# Mantis not eating



## ibanez_freak (Sep 19, 2005)

hi,

I want to ask for advice on this. My L5ish (I think) gongylus has not eaten since it shed about 4 days ago now and is looking very thin. It practically used to eat on the day it shed the other times. Also my ghost (phylocrania paradoxa) hasnot eaten for about a little longer than that. Shed into adult about a week ago I think, it's a male and used to eat like crazy but now doesn't seem too interested. Although both are still fairly active. Just been feeding the both of them on crickets. And the temp has not been changed.

Any idea? Thanks for the help in advance guys.

Cameron.


----------



## DMJ (Sep 19, 2005)

Maybe they're on drugs!!! :twisted: or you pissed them off and now they're on a hunger strike!!! :shock: jk lol. I thought I read somewhere that Paradoxa eats infrequently as it grows older but I'm not sure aboug Gongys.


----------



## yen_saw (Sep 19, 2005)

I have same experience with L5 gongylus and ghost, especially the male. After a week refusing food, i usually try force feeding using tweezer. It works sometimes. For ghost mantis, keep them wet and humid may do the trick. For gongylus, keep the temp warm and don't spray. Violin mantis can actually go without food for a long time i.e. 2-3 weeks after molting.


----------



## Ian (Sep 20, 2005)

So, you are feeding the gongy crix as well?

Cheers,

Ian


----------



## ibanez_freak (Sep 20, 2005)

oh yeah!

My gongy loves crix. Well I've been keeping both at about 25 degrees celcius and both are doing alrite till now. I keep the ghost very humid and give the gongy a small squirt with the spray every day. Can problems develop from this because they are both very healthy.

Thanks for the help. Cameron.


----------
========================================================================
Copy out the mantis thread from "## ibanez_freak (Sep 19, 2005)" up to and including "not been changed.", swapping "crickets" for "mealworms". The listing after the mantis thread is not needed.

--- SOURCE DATA ---
========================================================================
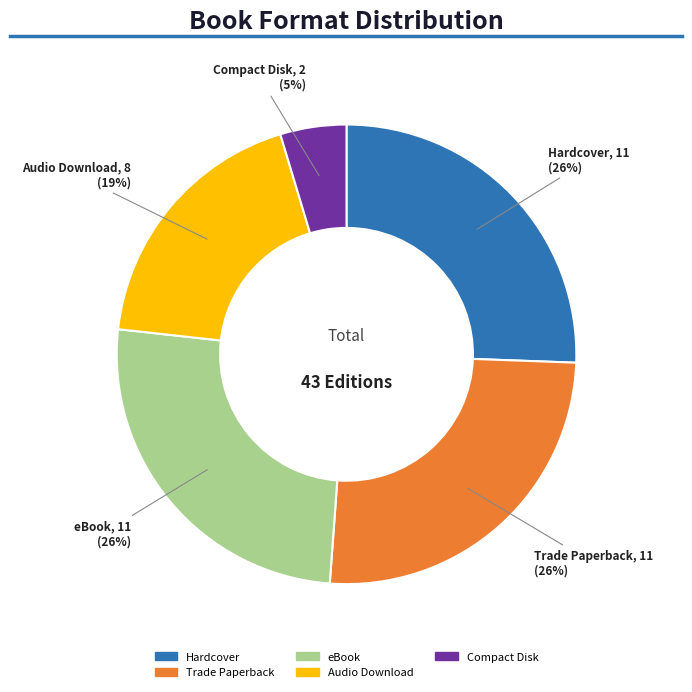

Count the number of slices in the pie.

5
========================================================================
--- EXERCISE SOLUTION ---
## ibanez_freak (Sep 19, 2005)

hi,

I want to ask for advice on this. My L5ish (I think) gongylus has not eaten since it shed about 4 days ago now and is looking very thin. It practically used to eat on the day it shed the other times. Also my ghost (phylocrania paradoxa) hasnot eaten for about a little longer than that. Shed into adult about a week ago I think, it's a male and used to eat like crazy but now doesn't seem too interested. Although both are still fairly active. Just been feeding the both of them on mealworms. And the temp has not been changed.